Historical population
| Census | Pop. | Note | %± |
| 1800 | 4,721 |  | — |
| 1810 | 5,418 |  | 14.8% |
| 1820 | 6,707 |  | 23.8% |
| 1830 | 2,765 |  | −58.8% |
| 1840 | 2,844 |  | 2.9% |
| 1850 | 4,283 |  | 50.6% |
| 1860 | 3,762 |  | −12.2% |
| 1870 | 3,575 |  | −5.0% |
| 1880 | 3,573 |  | −0.1% |
| 1890 | 3,211 |  | −10.1% |
| 1900 | 2,626 |  | −18.2% |
| 1910 | 2,659 |  | 1.3% |
| 1920 | 3,004 |  | 13.0% |
| 1930 | 2,994 |  | −0.3% |
| 1940 | 3,073 |  | 2.6% |
| 1950 | 3,459 |  | 12.6% |
| 1960 | 4,219 |  | 22.0% |
| 1970 | 4,579 |  | 8.5% |
| 1980 | 4,456 |  | −2.7% |
| 1990 | 4,414 |  | −0.9% |
| 2000 | 4,609 |  | 4.4% |
| 2010 | 4,411 |  | −4.3% |
| 2020 | 4,332 |  | −1.8% |
U.S. Decennial Census

==Communities and locations in Paris==
- Cassville - A hamlet west of Richfield Junction. It was named after Lewis Cass after it was founded in 1803.
- Clayville - A village in the southeastern part of the town.
- Grange Hill - An elevation located east of Paris.

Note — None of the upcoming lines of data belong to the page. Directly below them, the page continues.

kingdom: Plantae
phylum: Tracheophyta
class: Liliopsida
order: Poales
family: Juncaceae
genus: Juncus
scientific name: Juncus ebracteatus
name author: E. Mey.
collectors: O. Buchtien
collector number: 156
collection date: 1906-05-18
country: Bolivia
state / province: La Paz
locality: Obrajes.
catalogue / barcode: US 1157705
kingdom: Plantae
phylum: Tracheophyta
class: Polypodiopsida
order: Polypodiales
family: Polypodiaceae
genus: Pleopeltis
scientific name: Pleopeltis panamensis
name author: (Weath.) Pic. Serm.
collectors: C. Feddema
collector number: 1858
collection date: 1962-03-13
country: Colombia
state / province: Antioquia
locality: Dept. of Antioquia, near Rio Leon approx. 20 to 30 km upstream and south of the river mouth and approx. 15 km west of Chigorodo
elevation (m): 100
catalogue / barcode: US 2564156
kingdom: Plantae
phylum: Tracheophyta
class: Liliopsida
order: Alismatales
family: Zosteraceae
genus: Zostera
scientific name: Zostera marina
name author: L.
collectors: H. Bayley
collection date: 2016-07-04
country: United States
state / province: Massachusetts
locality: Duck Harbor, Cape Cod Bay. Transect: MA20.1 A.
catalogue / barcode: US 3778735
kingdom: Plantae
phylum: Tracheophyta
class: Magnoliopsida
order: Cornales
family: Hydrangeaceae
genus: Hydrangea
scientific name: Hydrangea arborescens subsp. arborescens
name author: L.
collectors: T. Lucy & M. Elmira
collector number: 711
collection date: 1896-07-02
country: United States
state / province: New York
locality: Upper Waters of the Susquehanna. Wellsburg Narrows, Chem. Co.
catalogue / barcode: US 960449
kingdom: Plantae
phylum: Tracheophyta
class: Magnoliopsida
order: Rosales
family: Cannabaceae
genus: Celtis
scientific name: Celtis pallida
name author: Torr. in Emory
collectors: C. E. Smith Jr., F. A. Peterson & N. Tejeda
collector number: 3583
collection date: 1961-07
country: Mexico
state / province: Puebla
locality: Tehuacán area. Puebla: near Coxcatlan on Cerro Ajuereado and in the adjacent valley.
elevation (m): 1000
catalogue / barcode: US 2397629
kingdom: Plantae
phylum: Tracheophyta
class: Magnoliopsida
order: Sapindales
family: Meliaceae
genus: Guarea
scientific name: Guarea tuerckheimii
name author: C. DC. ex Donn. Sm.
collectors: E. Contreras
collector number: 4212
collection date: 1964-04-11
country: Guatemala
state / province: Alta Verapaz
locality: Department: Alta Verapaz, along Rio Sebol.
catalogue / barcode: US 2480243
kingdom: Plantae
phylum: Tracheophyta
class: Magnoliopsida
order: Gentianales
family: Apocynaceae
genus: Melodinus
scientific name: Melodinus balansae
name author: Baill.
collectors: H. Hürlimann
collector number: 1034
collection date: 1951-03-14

- Greens Crossing - A hamlet east of Paris Station.
- Ludlow Corners - A location southeast of Clayville.
- Paris - A hamlet.
- Paris Station - A hamlet south of Paris hamlet near the western town boundary.
- Richfield Junction - A hamlet near the southern town line on NY 8.
- Sauquoit - This hamlet in the northern part of the town is the location of the town government. It was the second settlement made in the town.
- Sauquoit Creek - An important stream flowing through the town.
- Tassel Hill - Highest point in Oneida County. Located in the southern part of the town, east of NY 12 on the borders of the towns of Bridgewater, Marshall, and Sangerfield.

==Education==
Most of the town of Paris is in Sauquoit Valley Central School District. There are portions in other school districts: the Clinton Central School District,, the New Hartford Central School District, Waterville Central School District, and Mount Markham Central School District.